Novel mutations and spectrum of the disease of NR0B1 (DAX1)-related adrenal insufficiency in Indian children
(De Gruyter, 2019) Suchit Gupta; Kriti Joshi; Ghazala Zaidi; Aditya Narayan Sarangi; Kausik Mandal; Nisha Bhavani; Praveen V. Pavithran; Mini G. Pillai; Surya K. Singh; Tushar Godbole; Vijayalakshmi Bhatia; Eesh Bhatia
X-linked adrenal hypoplasia congenita (AHC), due to mutations in the nuclear receptor superfamily 0, group B, member 1 (NR0B1)/dosage-sensitive sex reversal, AHC, critical region on the X chromosome, gene 1 (DAX1) gene, usually presents with a salt-wasting adrenal crisis in infancy and hypogonadotropic hypogonadism (HH) in adolescents. Genetic reports in the literature from patients of diverse ethnicity are limited. We describe the atypical clinical characteristics and molecular genetic results in six Indian patients. Both exons and flanking intronic sequences of the NR0B1 gene were amplified and sequenced in five patients. In the sixth patient, suspected to have a large deletion, multiplex ligation-dependent probe amplification (MLPA) and chromosomal microarray analysis were performed. Sequencing revealed three novel mutations: A nonsense mutation (c.776C > A), a deletion (c.298del), both causing loss of domains which are highly conserved among nuclear receptor families, and a missense mutation (c.1112T > C).

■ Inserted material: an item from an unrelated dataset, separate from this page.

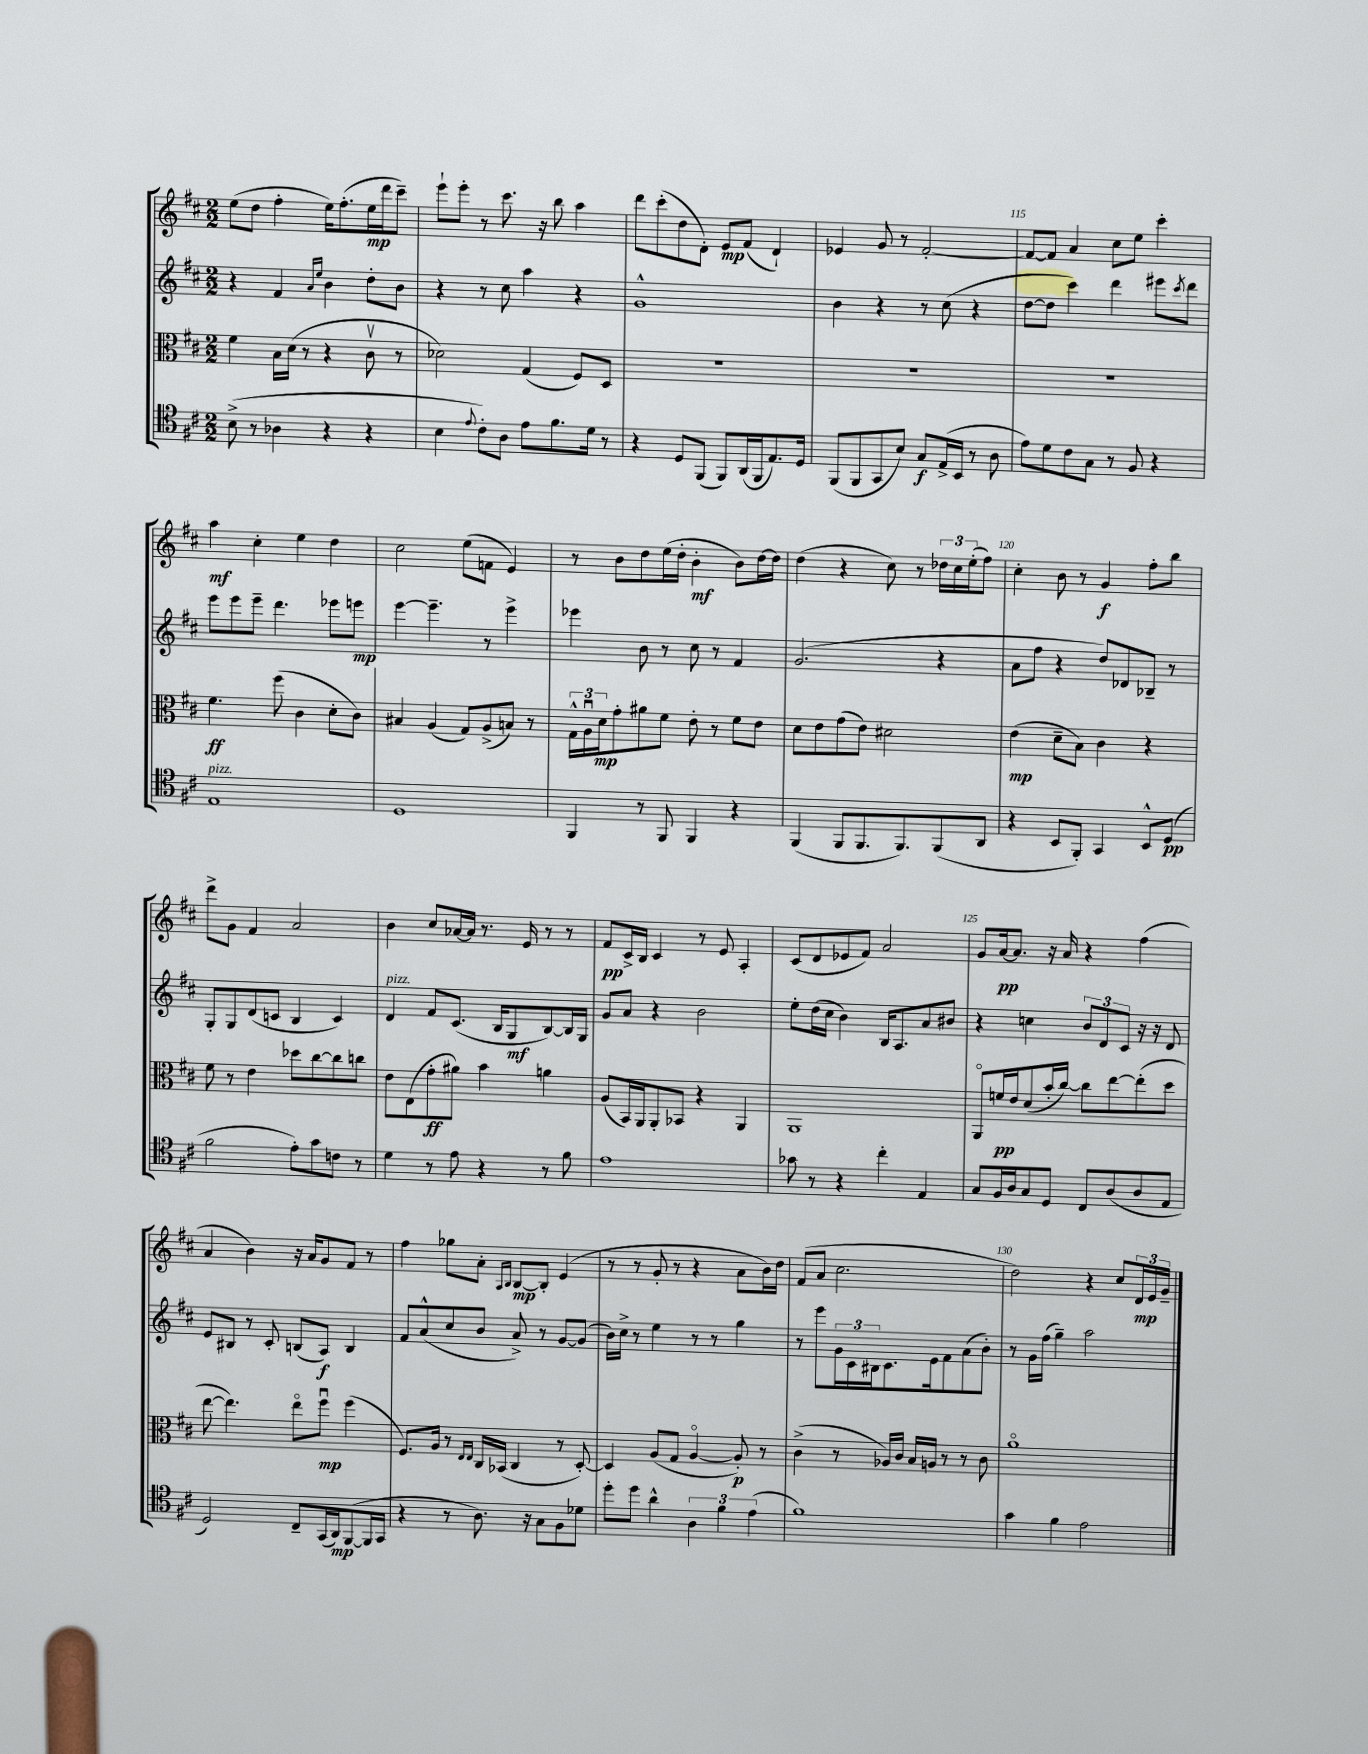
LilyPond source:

In-silico analysis by structure-based protein modeling predicted a de-stabilizing effect of the novel missense mutation. Two previously reported mutations were seen in patients with atypical manifestations such as late-onset adrenal insufficiency and precocious puberty. One patient had a 7.15-Mb contiguous deletion involving the NR0B1, Duchenne muscular dystrophy (DMD), glycerol kinase (GK) and melanoma antigen, family B, 16 (MAGEB16) genes. Our report emphasizes the wide clinical spectrum of AHC, including rare manifestations, and enumerates unique mutations in the NR0B1 gene. © 2019 Walter de Gruyter GmbH, Berlin/Boston.